**** BRANO ESTRATTO ****

Se l’uomo, come afferma Aristotele, è animale politico, della polis-città, quindi animale civile, perché a lui si richiede non pur a sé ma altrui essere utile, la poesia, come forma più antica di letteratura dell’umanità (ricordiamo l’epica sumera di Gilgamesh) usando la lingua nella doppia funzione di conduttore sia di significato sia di suono, e di contenuto sia informativo sia emotivo, ha già dalle sue origini testimoniato tale intento formativo ed educativo, legato inizialmente alla propria patria, storia e al concetto di bene comune (il re Gilgamesh, infatti, entrato in possesso della pianta dell’immortalità, anziché mangiarla e diventare tale, decide di portarla nella sua città e farla prima assaggiare agli anziani). Da Omero a Tirteo ad Alceo a Pindaro a Simonide di Ceo, da Lucrezio a Virgilio a Orazio, da Lucano a Giovenale, da Guittone d’Arezzo a Dante a Petrarca, da Alfieri a Parini a Foscolo a Manzoni a Leopardi a Carducci, e poi lungo tutto il secolo breve (limitando in questa rapida carrellata lo sguardo alla sola Grecia antica e all’Italia, dai Romani ad oggi) la poesia civile ha mantenuto una posizione centrale nella cultura poetica occidentale, a fianco della poesia lirica, epica, tragica.

**** ELENCO SCHEDE ****

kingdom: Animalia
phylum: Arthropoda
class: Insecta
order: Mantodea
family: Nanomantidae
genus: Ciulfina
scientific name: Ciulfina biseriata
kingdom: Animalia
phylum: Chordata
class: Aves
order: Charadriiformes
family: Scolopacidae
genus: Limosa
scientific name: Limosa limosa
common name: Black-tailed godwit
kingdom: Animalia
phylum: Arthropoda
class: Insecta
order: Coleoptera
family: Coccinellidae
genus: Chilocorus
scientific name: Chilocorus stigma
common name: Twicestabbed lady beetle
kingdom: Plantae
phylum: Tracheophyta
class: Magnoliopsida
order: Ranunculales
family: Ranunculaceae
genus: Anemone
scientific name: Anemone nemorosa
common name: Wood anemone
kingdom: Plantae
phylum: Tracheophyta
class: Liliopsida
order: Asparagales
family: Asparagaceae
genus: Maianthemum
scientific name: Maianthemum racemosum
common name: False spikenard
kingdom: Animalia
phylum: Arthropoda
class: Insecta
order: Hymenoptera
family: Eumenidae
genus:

****

_COSE DA FARE_:
1) Trasforma tutte le righe delle schede in un elenco numerato, tralasciando le righe vuote.
2) Continua il brano sulla poesia civile a partire dalla sua ultima frase.

_LE RISPOSTE_:
1)
1. kingdom: Animalia
2. phylum: Arthropoda
3. class: Insecta
4. order: Mantodea
5. family: Nanomantidae
6. genus: Ciulfina
7. scientific name: Ciulfina biseriata
8. kingdom: Animalia
9. phylum: Chordata
10. class: Aves
11. order: Charadriiformes
12. family: Scolopacidae
13. genus: Limosa
14. scientific name: Limosa limosa
15. common name: Black-tailed godwit
16. kingdom: Animalia
17. phylum: Arthropoda
18. class: Insecta
19. order: Coleoptera
20. family: Coccinellidae
21. genus: Chilocorus
22. scientific name: Chilocorus stigma
23. common name: Twicestabbed lady beetle
24. kingdom: Plantae
25. phylum: Tracheophyta
26. class: Magnoliopsida
27. order: Ranunculales
28. family: Ranunculaceae
29. genus: Anemone
30. scientific name: Anemone nemorosa
31. common name: Wood anemone
32. kingdom: Plantae
33. phylum: Tracheophyta
34. class: Liliopsida
35. order: Asparagales
36. family: Asparagaceae
37. genus: Maianthemum
38. scientific name: Maianthemum racemosum
39. common name: False spikenard
40. kingdom: Animalia
41. phylum: Arthropoda
42. class: Insecta
43. order: Hymenoptera
44. family: Eumenidae
45. genus:

2)
Nel Novecento, dopo le tragedie dei due conflitti mondiali e l’atomica, Il secondo dopoguerra si apre con una convinta ripresa della poesia civile, nella quale ricorre assiduo, suffragato da profonde istanze di rinnovamento, il tema politico e libertario (fra gli altri ricordiamo alcune poesie di Quasimodo, Gatto, Fortini, Pasolini): poesie sulla Resistenza, la violenza bellica, i campi di prigionia e la Shoah, la bomba atomica. E poi i disastri ecologici frutto –in parte- dell’incuria prevaricatrice e della speculazione economica umana, come il disastro del Polesine o quello del Vajont. È il periodo del neorealismo, al quale seguirà la nascita delle neoavanguardie (come il Gruppo ’63) che vedranno nella sperimentazione di un nuovo linguaggio e nella rottura del linguaggio tradizionale la strategia da perseguire per una vera critica alla “nuova barbarie” del sistema consumistico neocapitalistico che tradiva quei valori di fratellanza sociale, di miglioramento delle condizioni di vita delle varie classi –soprattutto delle masse- che la Resistenza e molti intellettuali- avevano agognato.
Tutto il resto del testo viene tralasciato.